Gainesville officials have a few questions to answer before moving forward with a drug testing program at the high school.
The matter was tabled at a Monday Gainesville City Schools board meeting.
"It is not that we are against the policy," Chairman Willie Mitchell said at the meeting. "I don't want anyone to think our ‘no' vote tonight is a ‘no' vote on the drug policy."
Mitchell said the drug testing program will be brought up again at the June 3 meeting.
Board members want to address three concerns in the proposed program — whether the program includes disciplinary action, how other schools have used similar programs and why it only applies to student athletes and drivers.
Stanley Hawkins, of the Gainesville-based law firm Harben, Hartley & Hawkins, said the procedure would require students to agree to the drug tests to participate in athletics or drive to school. A positive test would limit the student's privilege of participating in those activities.
"There was no criminal or disciplinary result that could flow from having a positive drug test," Hawkins said. "The consequence that could flow from it was denial of the privilege for which the student had agreed subjectively."
Hall County, which already has a drug testing procedure in place for student athletes and drivers, has a three strikes-type consequence, said Gordon Higgins, spokesman for the system.
At the first positive result, students are banned from 10 percent of their games or lose parking privileges for 10 percent of the year, equivalent to 18 school days. A second positive suspends the student from games or parking. Anyone who reaches a third positive is loses all athletic or driving privileges for a calendar year. Parents are notified after the first and all subsequent positive results.
The Gainesville High program will follow a similar system.
"It's progressive for up to three offenses," Dyer said.
At the first offense, students will be banned from 20 percent of games or lose parking privileges for 20 percent of the year, and by the third offense students would also be removed of all privileges.
Dyer said athletes and drivers were chosen for the program because of concerns about steroid use and students driving to school under the influence, both of which could affect the safety of the school.
She said there had been discussion about including other extracurricular activities, but many — such as marching band or debate team — are associated with an academic class, making revoking those privileges more difficult.

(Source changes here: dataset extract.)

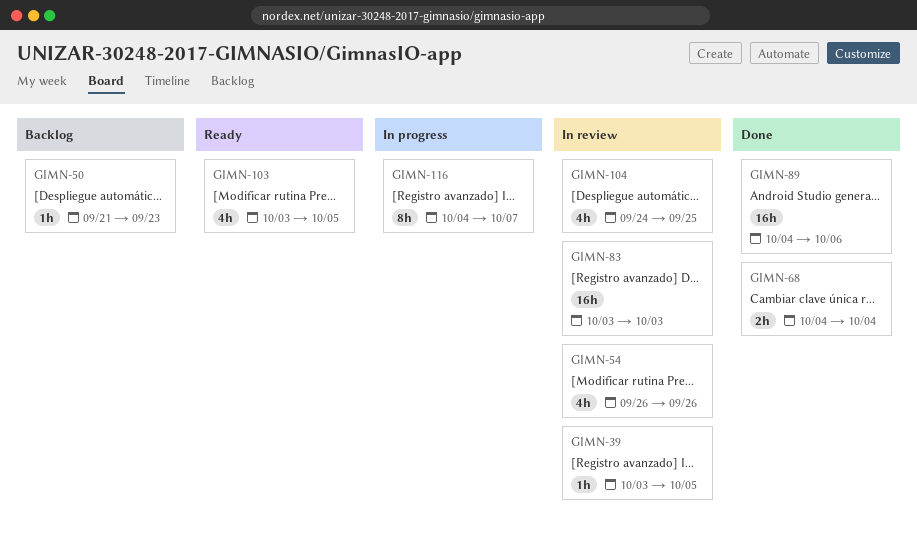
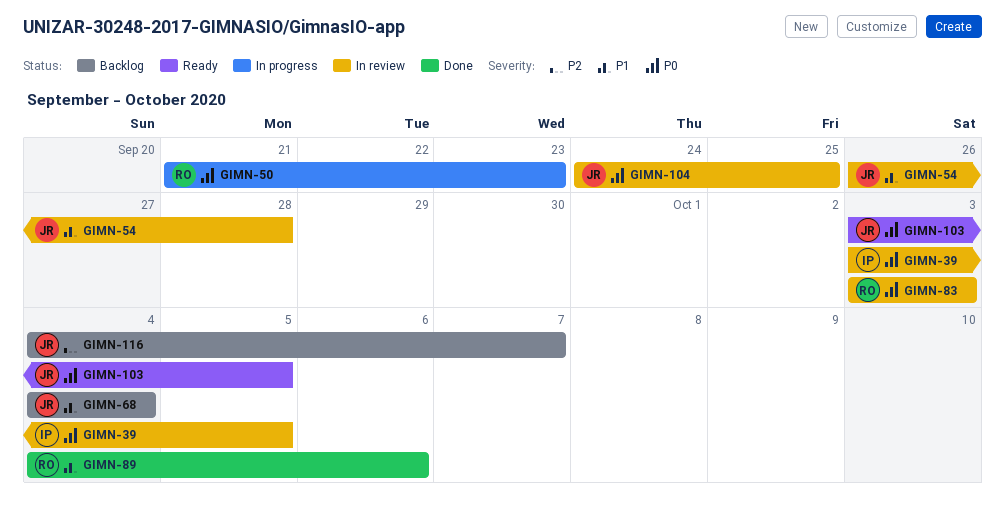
GIMN-50, status: Backlog -> In progress
GIMN-54, due: Sep 26 -> Sep 28
GIMN-68, status: Done -> Backlog
GIMN-116, status: In progress -> Backlog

Expanding to include activities not associated with a class is possible, she said.
Several residents and coaches spoke out in support of the proposed program at the board meeting.
"I believe this policy represents those students who could have been helped had we had a random drug testing policy in place," said Greg Brooks, a member of the Hall County Drug Free Coalition. "You have the chance to save at least one young person's life with this."
Bruce Miller, Gainesville High football coach, said the policy was a way to hold student athletes accountable for their actions on and off the field.
"I have not heard anything negative from students, which speaks volumes," Dyer said.
The tests, which include but are not limited to marijuana, amphetamines, barbituates, cocaine and opiates, cost $25 each, and Dyer estimated a maximum of 100 would be administered each year, amounting to $2,500 total. She said the tests will be covered by gate receipts from athletic events and fees students pay for parking on campus.
Right now those fees cover parking lot and event security and administrative costs, but Dyer said using fees for other charges would not affect the amount of security at games and during the school day.
Hall County also funds its program via gate receipts and student fees, Higgins said.
Gainesville's program, like Hall's, would use randomly drawn numbers and have medical professionals test the results.
Higgins said the Hall County program was met with general support from parents, and added he had only received one phone call from a parent complaining that a child was randomly picked twice for a drug test.
"By the nature of being random, a kid could get picked more than once," he said. "In the years we've had the program, we've only had one student athlete get to the second positive level. That speaks to the success of it — once they mess up once, they don't want to mess up again."
Gainesville High Principal Chris Mance said the drug testing program will give students an out when it comes to resisting peer pressure.
"It gives students the opportunity to say, ‘I can't do that because I might get drug tested,'" he said. "I think the time is now to get this through."